Exercise instructions
Look through the data and write out every line with the word "approximately" in it.

*** Opening of Supplied information ***

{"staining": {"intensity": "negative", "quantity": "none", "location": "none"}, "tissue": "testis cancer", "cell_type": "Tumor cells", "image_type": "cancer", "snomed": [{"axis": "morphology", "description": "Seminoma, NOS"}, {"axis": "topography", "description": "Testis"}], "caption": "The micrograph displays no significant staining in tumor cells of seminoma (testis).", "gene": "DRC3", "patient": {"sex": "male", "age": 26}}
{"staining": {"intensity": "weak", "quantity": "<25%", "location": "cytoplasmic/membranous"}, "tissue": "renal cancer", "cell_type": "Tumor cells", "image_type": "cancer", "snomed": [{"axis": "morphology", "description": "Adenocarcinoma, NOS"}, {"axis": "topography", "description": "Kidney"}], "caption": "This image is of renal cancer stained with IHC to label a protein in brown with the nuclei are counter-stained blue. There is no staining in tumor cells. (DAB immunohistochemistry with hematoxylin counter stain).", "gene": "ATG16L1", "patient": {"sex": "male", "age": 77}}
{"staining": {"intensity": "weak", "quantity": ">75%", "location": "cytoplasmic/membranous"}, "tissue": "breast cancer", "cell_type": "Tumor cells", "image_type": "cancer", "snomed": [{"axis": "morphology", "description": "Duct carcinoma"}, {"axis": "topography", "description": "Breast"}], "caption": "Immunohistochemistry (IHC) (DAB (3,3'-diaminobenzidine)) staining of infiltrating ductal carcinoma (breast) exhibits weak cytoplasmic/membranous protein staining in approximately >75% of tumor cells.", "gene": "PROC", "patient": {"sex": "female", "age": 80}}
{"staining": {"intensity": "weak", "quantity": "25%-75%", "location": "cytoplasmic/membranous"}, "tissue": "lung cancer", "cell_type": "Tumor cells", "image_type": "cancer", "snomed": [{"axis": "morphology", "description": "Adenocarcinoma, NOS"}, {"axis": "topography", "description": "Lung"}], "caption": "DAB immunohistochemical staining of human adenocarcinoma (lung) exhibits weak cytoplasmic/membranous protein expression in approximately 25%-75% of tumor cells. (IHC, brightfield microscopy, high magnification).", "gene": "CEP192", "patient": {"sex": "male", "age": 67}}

*** Close of Supplied information ***

Exercise response
{"staining": {"intensity": "weak", "quantity": ">75%", "location": "cytoplasmic/membranous"}, "tissue": "breast cancer", "cell_type": "Tumor cells", "image_type": "cancer", "snomed": [{"axis": "morphology", "description": "Duct carcinoma"}, {"axis": "topography", "description": "Breast"}], "caption": "Immunohistochemistry (IHC) (DAB (3,3'-diaminobenzidine)) staining of infiltrating ductal carcinoma (breast) exhibits weak cytoplasmic/membranous protein staining in approximately >75% of tumor cells.", "gene": "PROC", "patient": {"sex": "female", "age": 80}}
{"staining": {"intensity": "weak", "quantity": "25%-75%", "location": "cytoplasmic/membranous"}, "tissue": "lung cancer", "cell_type": "Tumor cells", "image_type": "cancer", "snomed": [{"axis": "morphology", "description": "Adenocarcinoma, NOS"}, {"axis": "topography", "description": "Lung"}], "caption": "DAB immunohistochemical staining of human adenocarcinoma (lung) exhibits weak cytoplasmic/membranous protein expression in approximately 25%-75% of tumor cells. (IHC, brightfield microscopy, high magnification).", "gene": "CEP192", "patient": {"sex": "male", "age": 67}}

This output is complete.